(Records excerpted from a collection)

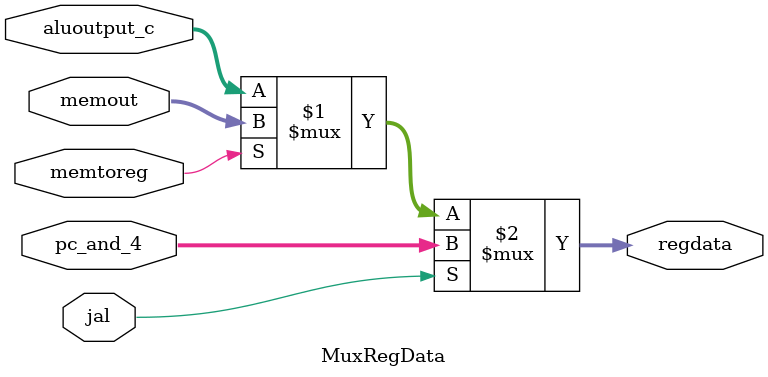
<source format=v>
`timescale 1ns / 1ps
module MuxRegData(
	input [31:0] memout,aluoutput_c,pc_and_4,										//ÊäÈë´æ´¢Æ÷ÖµºÍALUÔËËã½á¹ûºÍpc_and_4
	input memtoreg,jal,																		//ÊäÈë¿ØÖÆÐÅºÅ
	output [31:0] regdata																//Êä³öÊäÈë¼Ä´æÆ÷¶ÑµÄÖµ
    );
	 
	
	assign regdata = jal?pc_and_4:(memtoreg?memout:aluoutput_c);
	
endmodule

</source>
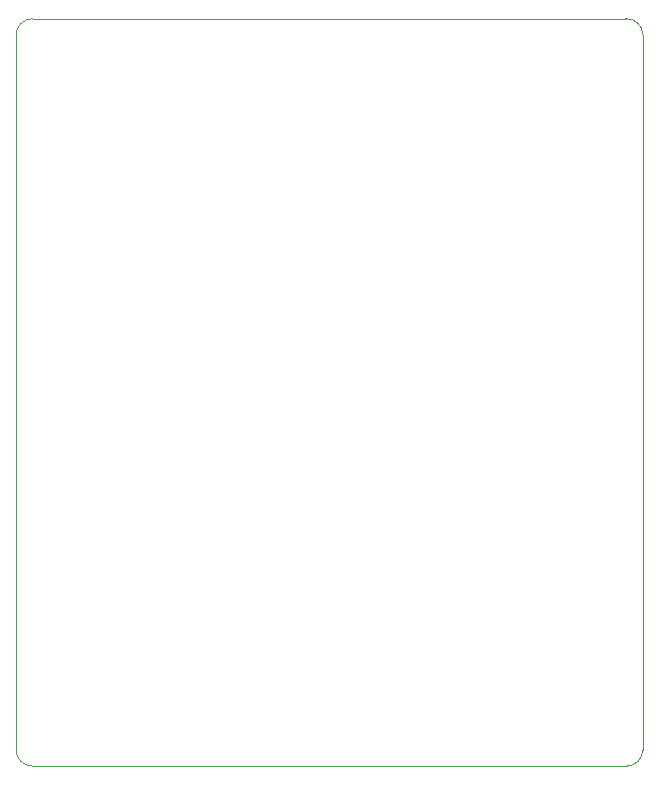
<source format=gbr>
%TF.GenerationSoftware,KiCad,Pcbnew,8.0.4*%
%TF.CreationDate,2024-10-15T19:46:01+02:00*%
%TF.ProjectId,power_hat,706f7765-725f-4686-9174-2e6b69636164,rev?*%
%TF.SameCoordinates,Original*%
%TF.FileFunction,Profile,NP*%
%FSLAX46Y46*%
G04 Gerber Fmt 4.6, Leading zero omitted, Abs format (unit mm)*
G04 Created by KiCad (PCBNEW 8.0.4) date 2024-10-15 19:46:01*
%MOMM*%
%LPD*%
G01*
G04 APERTURE LIST*
%TA.AperFunction,Profile*%
%ADD10C,0.050000*%
%TD*%
G04 APERTURE END LIST*
D10*
X111075000Y-62425000D02*
G75*
G02*
X112475073Y-61024900I1424300J-24200D01*
G01*
X162700000Y-61025000D02*
G75*
G02*
X164150241Y-62400227I73100J-1375200D01*
G01*
X164150454Y-122927797D02*
G75*
G02*
X162775227Y-124302954I-1375154J-3D01*
G01*
X164150227Y-122925227D02*
X164150227Y-62400227D01*
X112450000Y-124303024D02*
G75*
G02*
X111074776Y-122927797I0J1375224D01*
G01*
X111075000Y-122925227D02*
X111075000Y-62425000D01*
X162700000Y-61025000D02*
X112475000Y-61025000D01*
X112450000Y-124303024D02*
X162775000Y-124303024D01*
M02*

</source>
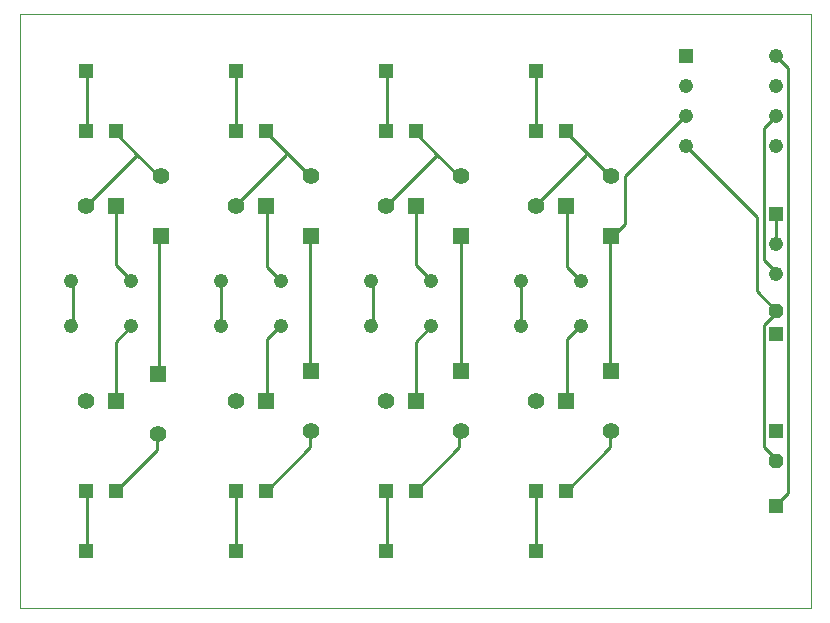
<source format=gtl>
G75*
G70*
%OFA0B0*%
%FSLAX24Y24*%
%IPPOS*%
%LPD*%
%AMOC8*
5,1,8,0,0,1.08239X$1,22.5*
%
%ADD10C,0.0000*%
%ADD11C,0.0476*%
%ADD12R,0.0476X0.0476*%
%ADD13C,0.0554*%
%ADD14R,0.0554X0.0554*%
%ADD15OC8,0.0476*%
%ADD16C,0.0100*%
D10*
X000101Y000101D02*
X000101Y019897D01*
X026471Y019897D01*
X026471Y000101D01*
X000101Y000101D01*
D11*
X001801Y009501D03*
X001801Y011001D03*
X003801Y011001D03*
X003801Y009501D03*
X006801Y009501D03*
X006801Y011001D03*
X008801Y011001D03*
X008801Y009501D03*
X011801Y009501D03*
X011801Y011001D03*
X013801Y011001D03*
X013801Y009501D03*
X016801Y009501D03*
X016801Y011001D03*
X018801Y011001D03*
X018801Y009501D03*
X025301Y011251D03*
X025301Y012251D03*
X025301Y015501D03*
X025301Y016501D03*
X025301Y017501D03*
X025301Y018501D03*
X022301Y017501D03*
X022301Y016501D03*
X022301Y015501D03*
D12*
X025301Y013251D03*
X025301Y009251D03*
X025301Y006001D03*
X025301Y003501D03*
X018301Y004001D03*
X017301Y004001D03*
X017301Y002001D03*
X013301Y004001D03*
X012301Y004001D03*
X012301Y002001D03*
X008301Y004001D03*
X007301Y004001D03*
X007301Y002001D03*
X003301Y004001D03*
X002301Y004001D03*
X002301Y002001D03*
X002301Y016001D03*
X003301Y016001D03*
X002301Y018001D03*
X007301Y018001D03*
X007301Y016001D03*
X008301Y016001D03*
X012301Y016001D03*
X013301Y016001D03*
X012301Y018001D03*
X017301Y018001D03*
X017301Y016001D03*
X018301Y016001D03*
X022301Y018501D03*
D13*
X019801Y014501D03*
X017301Y013501D03*
X014801Y014501D03*
X012301Y013501D03*
X009801Y014501D03*
X007301Y013501D03*
X004801Y014501D03*
X002301Y013501D03*
X002301Y007001D03*
X004701Y005901D03*
X007301Y007001D03*
X009801Y006001D03*
X012301Y007001D03*
X014801Y006001D03*
X017301Y007001D03*
X019801Y006001D03*
D14*
X018301Y007001D03*
X019801Y008001D03*
X014801Y008001D03*
X013301Y007001D03*
X009801Y008001D03*
X008301Y007001D03*
X004701Y007901D03*
X003301Y007001D03*
X004801Y012501D03*
X003301Y013501D03*
X008301Y013501D03*
X009801Y012501D03*
X013301Y013501D03*
X014801Y012501D03*
X018301Y013501D03*
X019801Y012501D03*
D15*
X025301Y010001D03*
X025301Y005001D03*
D16*
X025301Y005061D01*
X024901Y005461D01*
X024901Y009541D01*
X025301Y009941D01*
X025301Y010001D01*
X025301Y010021D01*
X024661Y010661D01*
X024661Y013141D01*
X022301Y015501D01*
X022261Y016501D02*
X022301Y016501D01*
X022261Y016501D02*
X020261Y014501D01*
X020261Y012901D01*
X019861Y012501D01*
X019801Y012501D01*
X019781Y012501D01*
X019781Y008021D01*
X019801Y008001D01*
X018341Y007061D02*
X018301Y007001D01*
X018341Y007061D02*
X018341Y009061D01*
X018741Y009461D01*
X018801Y009501D01*
X018801Y011001D02*
X018341Y011461D01*
X018341Y013461D01*
X018301Y013501D01*
X017301Y013501D02*
X017301Y013541D01*
X018981Y015221D01*
X018981Y015301D01*
X018341Y015941D01*
X018301Y016001D01*
X018981Y015301D02*
X019781Y014501D01*
X019801Y014501D01*
X017301Y016001D02*
X017301Y018001D01*
X014021Y015221D02*
X012301Y013501D01*
X013301Y013501D02*
X013301Y011541D01*
X013781Y011061D01*
X013801Y011001D01*
X013801Y009501D02*
X013781Y009461D01*
X013301Y008981D01*
X013301Y007001D01*
X014741Y005941D02*
X014801Y006001D01*
X014741Y005941D02*
X014741Y005461D01*
X013301Y004021D01*
X013301Y004001D01*
X012341Y003941D02*
X012301Y004001D01*
X012341Y003941D02*
X012341Y002021D01*
X012301Y002001D01*
X009781Y005461D02*
X008341Y004021D01*
X008301Y004001D01*
X007301Y004001D02*
X007301Y002001D01*
X004661Y005381D02*
X003301Y004021D01*
X003301Y004001D01*
X002341Y003941D02*
X002301Y004001D01*
X002341Y003941D02*
X002341Y002021D01*
X002301Y002001D01*
X004661Y005381D02*
X004661Y005861D01*
X004701Y005901D01*
X003301Y007001D02*
X003301Y008981D01*
X003781Y009461D01*
X003801Y009501D01*
X003801Y011001D02*
X003781Y011061D01*
X003301Y011541D01*
X003301Y013501D01*
X002301Y013501D02*
X004021Y015221D01*
X003301Y015941D01*
X003301Y016001D01*
X004021Y015221D02*
X004741Y014501D01*
X004801Y014501D01*
X007301Y013541D02*
X007301Y013501D01*
X007301Y013541D02*
X008981Y015221D01*
X008981Y015301D01*
X008341Y015941D01*
X008301Y016001D01*
X008981Y015301D02*
X009781Y014501D01*
X009801Y014501D01*
X008341Y013461D02*
X008301Y013501D01*
X008341Y013461D02*
X008341Y011461D01*
X008801Y011001D01*
X008801Y009501D02*
X008741Y009461D01*
X008341Y009061D01*
X008341Y007061D01*
X008301Y007001D01*
X009781Y008021D02*
X009801Y008001D01*
X009781Y008021D02*
X009781Y012501D01*
X009801Y012501D01*
X011801Y011001D02*
X011861Y010981D01*
X011861Y009541D01*
X011801Y009501D01*
X014801Y008001D02*
X014821Y008021D01*
X014821Y012501D01*
X014801Y012501D01*
X016801Y011001D02*
X016821Y010981D01*
X016821Y009541D01*
X016801Y009501D01*
X019801Y006001D02*
X019781Y005941D01*
X019781Y005461D01*
X018341Y004021D01*
X018301Y004001D01*
X017301Y004001D02*
X017301Y002001D01*
X009781Y005461D02*
X009781Y005941D01*
X009801Y006001D01*
X006801Y009501D02*
X006821Y009541D01*
X006821Y010981D01*
X006801Y011001D01*
X004801Y012501D02*
X004741Y012501D01*
X004741Y007941D01*
X004701Y007901D01*
X001861Y009541D02*
X001801Y009501D01*
X001861Y009541D02*
X001861Y010981D01*
X001801Y011001D01*
X002301Y016001D02*
X002341Y016021D01*
X002341Y017941D01*
X002301Y018001D01*
X007301Y018001D02*
X007301Y016001D01*
X012301Y016001D02*
X012341Y016021D01*
X012341Y017941D01*
X012301Y018001D01*
X013301Y016001D02*
X013301Y015941D01*
X014021Y015221D01*
X014741Y014501D01*
X014801Y014501D01*
X024901Y016101D02*
X024901Y011701D01*
X025301Y011301D01*
X025301Y011251D01*
X025301Y012251D02*
X025301Y013251D01*
X024901Y016101D02*
X025301Y016501D01*
X025701Y018101D02*
X025301Y018501D01*
X025701Y018101D02*
X025701Y003941D01*
X025301Y003541D01*
X025301Y003501D01*
M02*

</source>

--- Work order ---
Reproduce the data above word for word from its first line through the line that holds "X011801Y011001D03*", both ends included; skip pictures.

--- Output for this exercise ---
<source format=v>
`timescale 1ns / 1ps
module MuxRegData(
	input [31:0] memout,aluoutput_c,pc_and_4,										//ÊäÈë´æ´¢Æ÷ÖµºÍALUÔËËã½á¹ûºÍpc_and_4
	input memtoreg,jal,																		//ÊäÈë¿ØÖÆÐÅºÅ
	output [31:0] regdata																//Êä³öÊäÈë¼Ä´æÆ÷¶ÑµÄÖµ
    );
	 
	
	assign regdata = jal?pc_and_4:(memtoreg?memout:aluoutput_c);
	
endmodule

</source>
<source format=gbr>
%TF.GenerationSoftware,KiCad,Pcbnew,8.0.4*%
%TF.CreationDate,2024-10-15T19:46:01+02:00*%
%TF.ProjectId,power_hat,706f7765-725f-4686-9174-2e6b69636164,rev?*%
%TF.SameCoordinates,Original*%
%TF.FileFunction,Profile,NP*%
%FSLAX46Y46*%
G04 Gerber Fmt 4.6, Leading zero omitted, Abs format (unit mm)*
G04 Created by KiCad (PCBNEW 8.0.4) date 2024-10-15 19:46:01*
%MOMM*%
%LPD*%
G01*
G04 APERTURE LIST*
%TA.AperFunction,Profile*%
%ADD10C,0.050000*%
%TD*%
G04 APERTURE END LIST*
D10*
X111075000Y-62425000D02*
G75*
G02*
X112475073Y-61024900I1424300J-24200D01*
G01*
X162700000Y-61025000D02*
G75*
G02*
X164150241Y-62400227I73100J-1375200D01*
G01*
X164150454Y-122927797D02*
G75*
G02*
X162775227Y-124302954I-1375154J-3D01*
G01*
X164150227Y-122925227D02*
X164150227Y-62400227D01*
X112450000Y-124303024D02*
G75*
G02*
X111074776Y-122927797I0J1375224D01*
G01*
X111075000Y-122925227D02*
X111075000Y-62425000D01*
X162700000Y-61025000D02*
X112475000Y-61025000D01*
X112450000Y-124303024D02*
X162775000Y-124303024D01*
M02*

</source>
<source format=gtl>
G75*
G70*
%OFA0B0*%
%FSLAX24Y24*%
%IPPOS*%
%LPD*%
%AMOC8*
5,1,8,0,0,1.08239X$1,22.5*
%
%ADD10C,0.0000*%
%ADD11C,0.0476*%
%ADD12R,0.0476X0.0476*%
%ADD13C,0.0554*%
%ADD14R,0.0554X0.0554*%
%ADD15OC8,0.0476*%
%ADD16C,0.0100*%
D10*
X000101Y000101D02*
X000101Y019897D01*
X026471Y019897D01*
X026471Y000101D01*
X000101Y000101D01*
D11*
X001801Y009501D03*
X001801Y011001D03*
X003801Y011001D03*
X003801Y009501D03*
X006801Y009501D03*
X006801Y011001D03*
X008801Y011001D03*
X008801Y009501D03*
X011801Y009501D03*
X011801Y011001D03*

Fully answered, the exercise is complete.